Cerro Punta Vegetables
©Kirk Miller

Driving through the heart of Cerro Punta, all the colors become much richer and more vivid. Bougainvillea of purples, pinks, and red line the streets.  Entrances to simple homes are covered in greenery except for the entrances to the doorway. Plants and vegetables for sale from individual stands fill the streets.  Our trip would not be complete without stopping beside the road for a 50-pound bag of fresh vegetables for $10.  We were able to share this among three people. This will make enough soups for a month. When one considers the time, the cultivation, and the work that went into one bag for only $10 it puts things into humbling perspective.  In the center of town, streets are lined with a variety of small shops and stands with such offerings as chorizos on sticks, or cups of strawberries and cream.

We could not end our trip to Cerro Punta without making our way up the slope of one of the mountains overlooking the villa. In this particular area, hydrangeas of blue, pink, and white began to line the streets and fronts of simple houses.  On this particular slope, we watched in awe as workers with hundred-pound bags of coffee beans worked their way up tiers along the entire side of the mountain.
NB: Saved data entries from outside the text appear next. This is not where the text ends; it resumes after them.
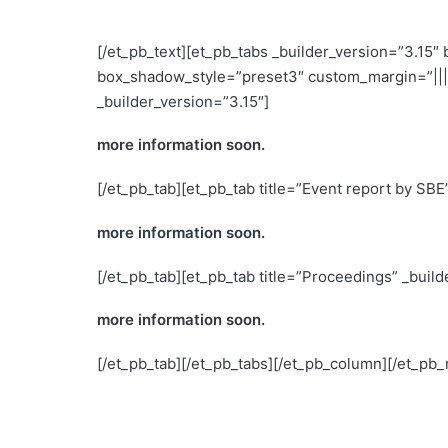
[/et_pb_text][et_pb_tabs _builder_version=”3.15″
box_shadow_style=”preset3″ custom_margin=”|||”
_builder_version=”3.15″]
more information soon.
[/et_pb_tab][et_pb_tab title=”Event report by SBE
more information soon.
[/et_pb_tab][et_pb_tab title=”Proceedings” _build
more information soon.
[/et_pb_tab][/et_pb_tabs][/et_pb_column][/et_pb_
Perhaps the highlight of our day trip was on our way home where we made a stop at a little-known and rarely visited site called Sitio Barriles. Sitio Barriles is considered one of the most important archaeological sites in Panama.  We were greeted by the lovely hostess, Edna, and her husband. Edna’s family have been the caretakers of the site for generations.  The site was named for several stone barrels which were discovered on the site, carved by hand out of volcanic rock.  The significance of the site is that it was believed to be populated by groups of people of Chinese and African origin dating as far back as 1,000 years B.C.  Statues were discovered in the 1940s depicting a society that lived on the land as well as many unique artifacts, tools, and pottery.  We were able to tour the site, making our way down a winding stairwell that showed layers of pottery and statues uncovered in the ground a dozen meters below.  We were able to view sophisticated carvings and pottery done by hand into stone with amazing detail. It is believed that a volcanic eruption of nearby Volcán Baru in 600 A.D. was thought to have devastated much of the area and disbursed the people that were there at this time.

Edna’s tour would not be the same without her five Dalmatians joining us on our rounds.  It was our good fortune to have arrived on this particular day as Edna and her husband were in the process of their monthly coffee roasting in the old traditional Panamanian style.  We watched over the fire as the coffee beans were stirred in a steel pot until the precise moment of readiness.  Edna then did the cooling by sifting the roasted beans with another pot by hand.

coffee roasting in the old traditional Panamanian style
©Kirk Miller

Following our tour, Edna served us a generously prepared spread of her homemade jams, Naranjillo and Blackberry, with crackers.  We were able to purchase generous servings of each for just $2.  As the scent of dark, almost burnt, roasted coffee filled the rainy air I was able to sweet-talk Edna into selling me a fresh roasted bag.  It kept my hands warm for the rest of the day and we each took turns smelling it on the ride home.

As we made the lazy drive back to Boquete, the rain began to come down heavier, perhaps the first rain of the rainy season. We would likely have fallen asleep for an afternoon siesta had it not been for the pure cane sugar and Naranjillo jam still coursing through our veins. We arrived home just before dinner, each of us conversing on the beauty of the day and the richness of scenery and kindness of people to be found around Boquete and the Chiriqui Valley.

If you have not yet made a day trip to Cerro Punta, you must put it on your list. It offers a short adventure from Boquete and a glimpse into a much simpler and more agrarian way of life.  Be sure to tell Edna we said “Hola.”